**Exercise requirements**
Return the data below exactly, please, but drop the pictures.

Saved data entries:
___

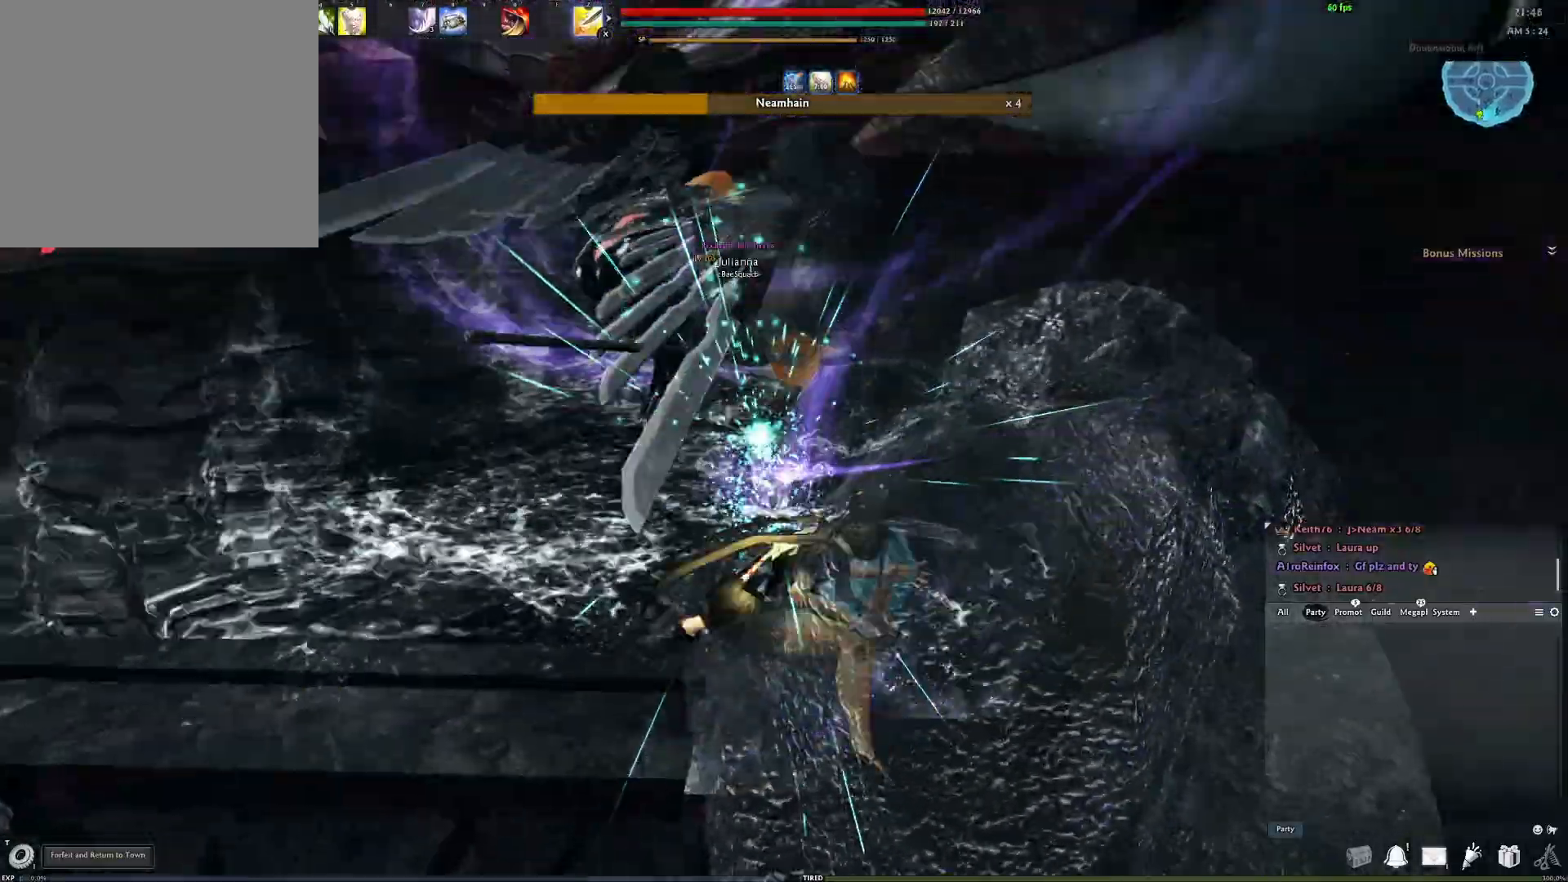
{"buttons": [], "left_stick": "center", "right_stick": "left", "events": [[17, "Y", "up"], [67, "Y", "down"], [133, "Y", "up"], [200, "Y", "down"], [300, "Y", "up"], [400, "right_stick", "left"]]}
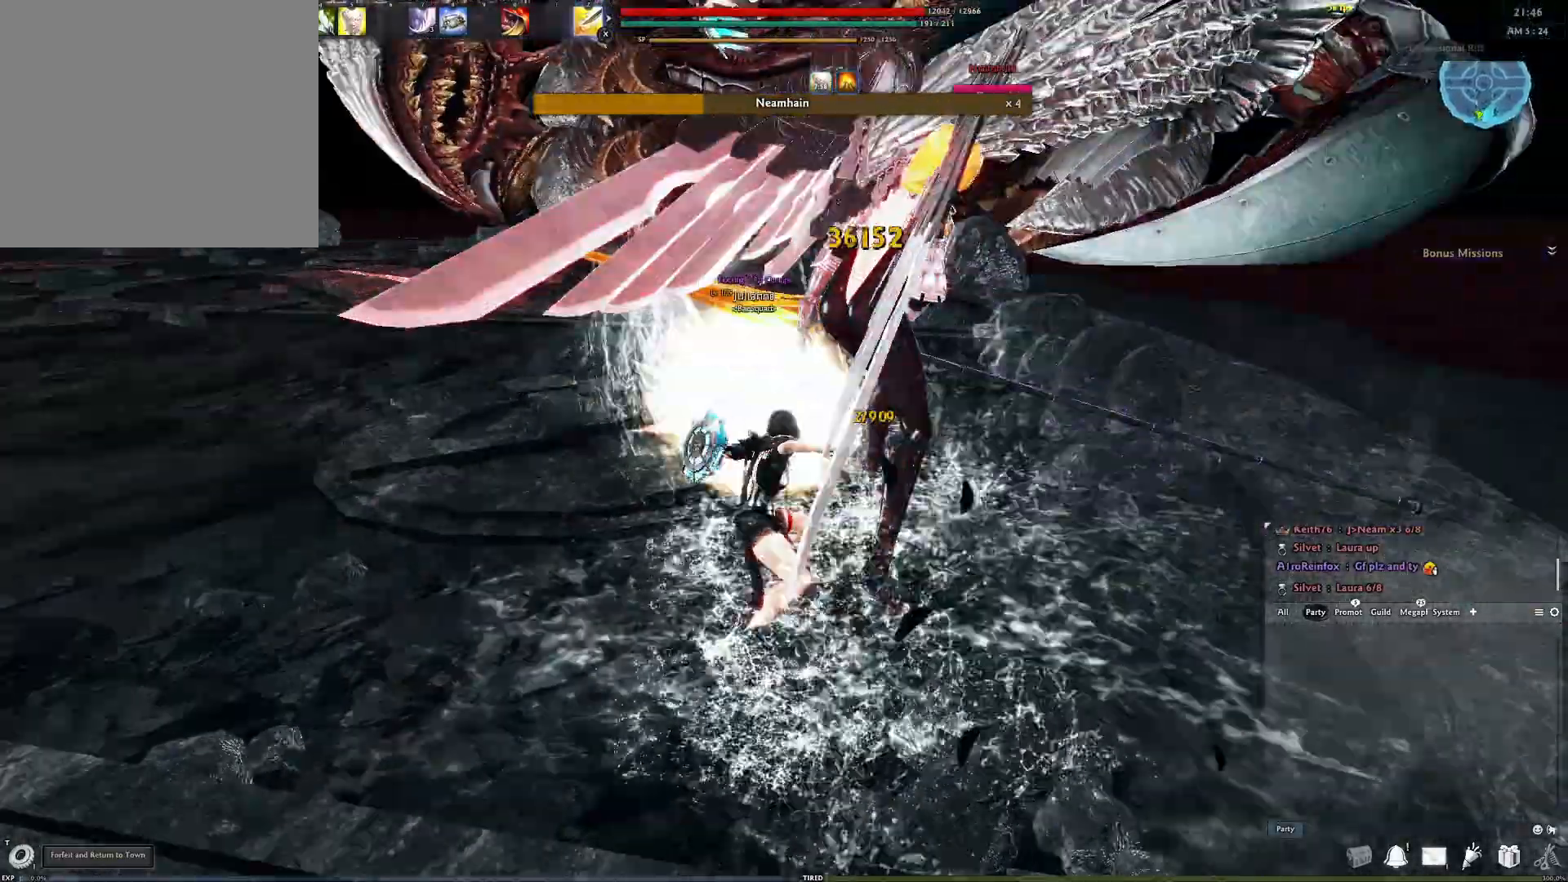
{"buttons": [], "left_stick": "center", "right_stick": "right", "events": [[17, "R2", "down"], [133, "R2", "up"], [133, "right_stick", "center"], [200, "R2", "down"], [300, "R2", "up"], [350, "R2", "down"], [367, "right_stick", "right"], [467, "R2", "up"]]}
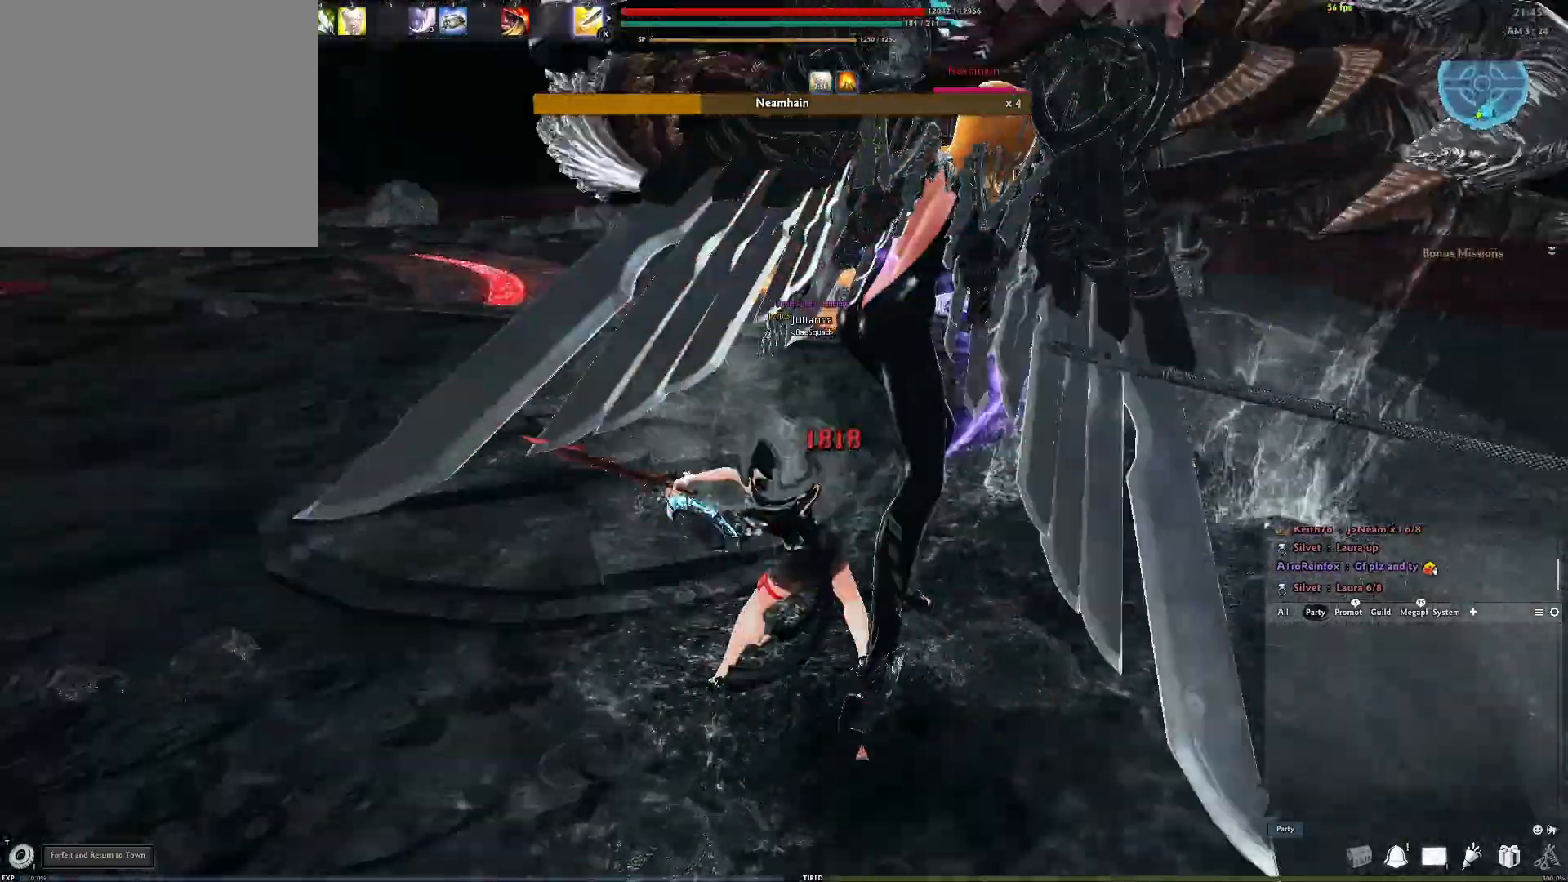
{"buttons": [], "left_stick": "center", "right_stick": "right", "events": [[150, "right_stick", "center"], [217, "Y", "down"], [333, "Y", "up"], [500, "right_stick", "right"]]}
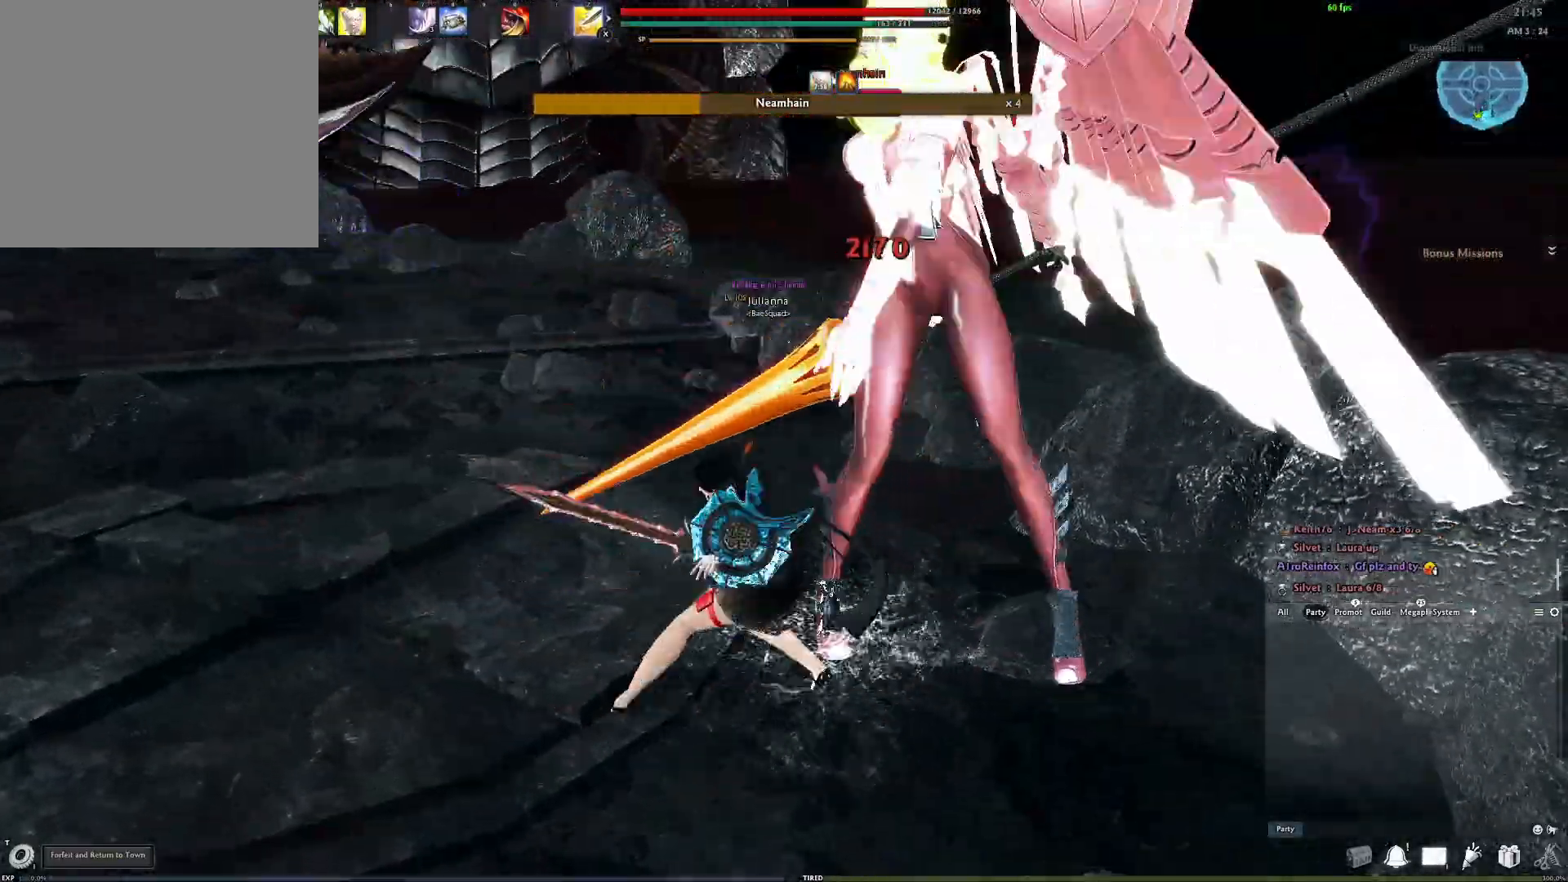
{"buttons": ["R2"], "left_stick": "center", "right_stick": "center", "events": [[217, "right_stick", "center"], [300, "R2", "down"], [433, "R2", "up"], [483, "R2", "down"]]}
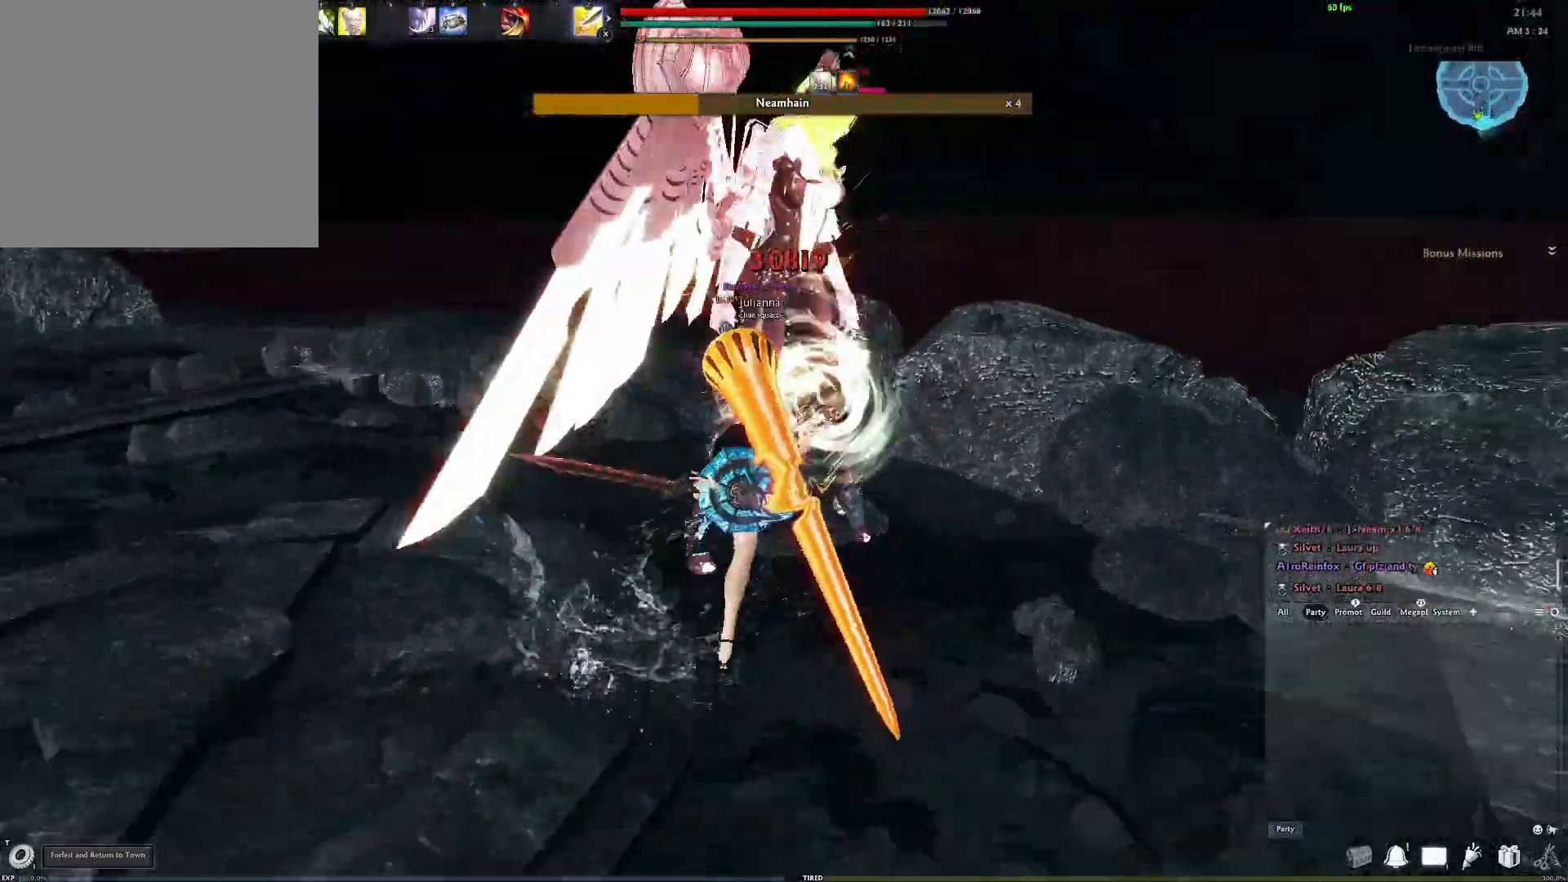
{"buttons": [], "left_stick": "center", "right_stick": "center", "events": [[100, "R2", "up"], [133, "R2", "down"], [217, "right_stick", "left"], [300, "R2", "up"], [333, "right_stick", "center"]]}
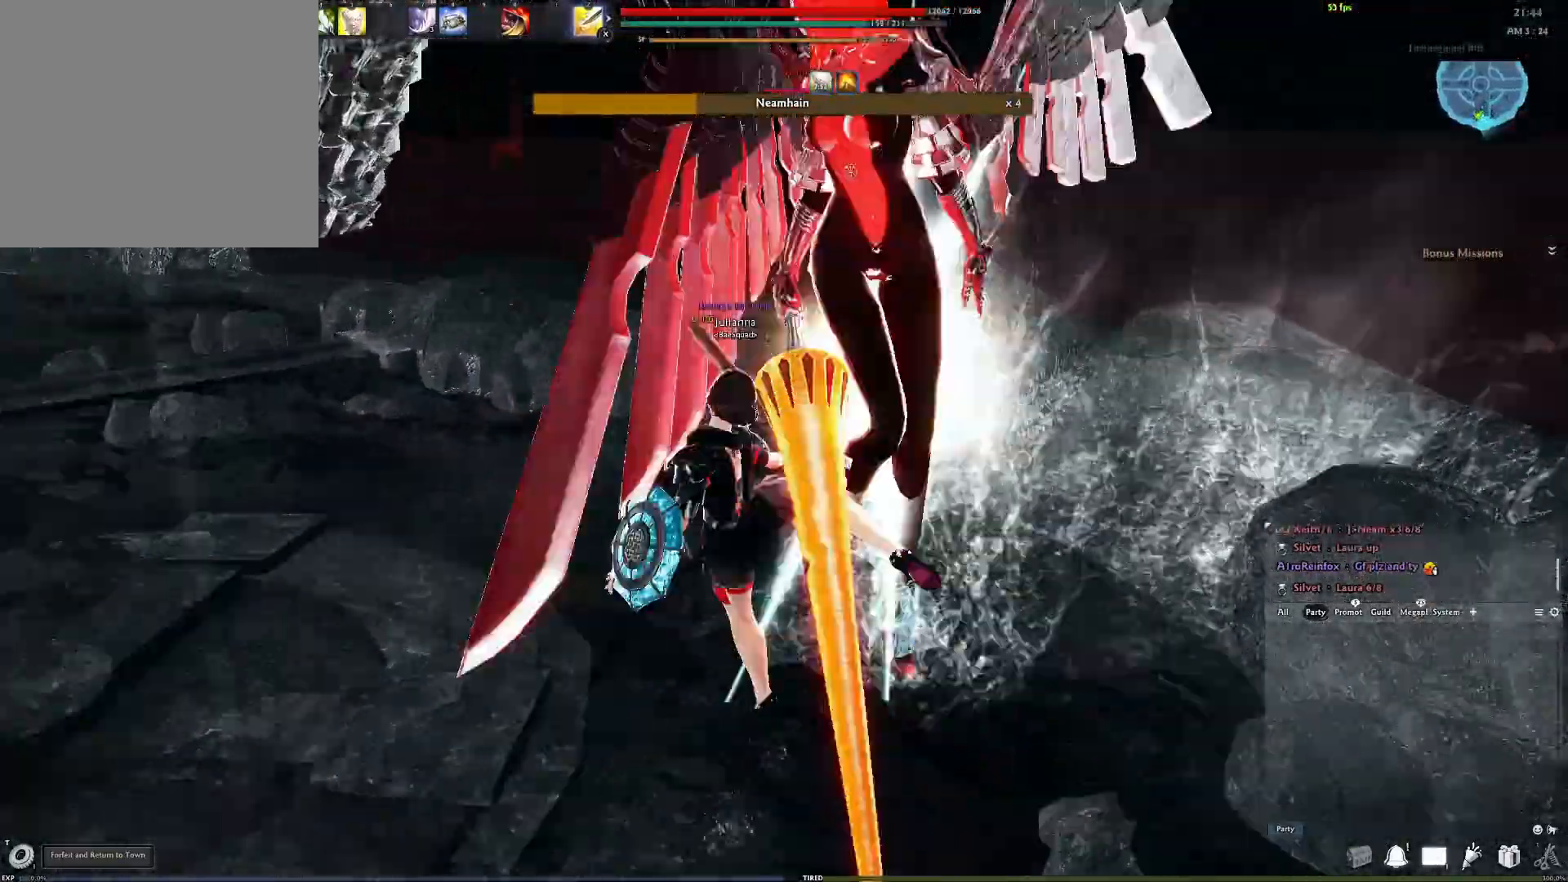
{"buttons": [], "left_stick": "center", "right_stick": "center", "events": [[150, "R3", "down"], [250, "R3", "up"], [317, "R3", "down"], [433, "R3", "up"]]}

___

**Exercise answer**
{"buttons": [], "left_stick": "center", "right_stick": "left", "events": [[17, "Y", "up"], [67, "Y", "down"], [133, "Y", "up"], [200, "Y", "down"], [300, "Y", "up"], [400, "right_stick", "left"]]}
{"buttons": [], "left_stick": "center", "right_stick": "right", "events": [[17, "R2", "down"], [133, "R2", "up"], [133, "right_stick", "center"], [200, "R2", "down"], [300, "R2", "up"], [350, "R2", "down"], [367, "right_stick", "right"], [467, "R2", "up"]]}
{"buttons": [], "left_stick": "center", "right_stick": "right", "events": [[150, "right_stick", "center"], [217, "Y", "down"], [333, "Y", "up"], [500, "right_stick", "right"]]}
{"buttons": ["R2"], "left_stick": "center", "right_stick": "center", "events": [[217, "right_stick", "center"], [300, "R2", "down"], [433, "R2", "up"], [483, "R2", "down"]]}
{"buttons": [], "left_stick": "center", "right_stick": "center", "events": [[100, "R2", "up"], [133, "R2", "down"], [217, "right_stick", "left"], [300, "R2", "up"], [333, "right_stick", "center"]]}
{"buttons": [], "left_stick": "center", "right_stick": "center", "events": [[150, "R3", "down"], [250, "R3", "up"], [317, "R3", "down"], [433, "R3", "up"]]}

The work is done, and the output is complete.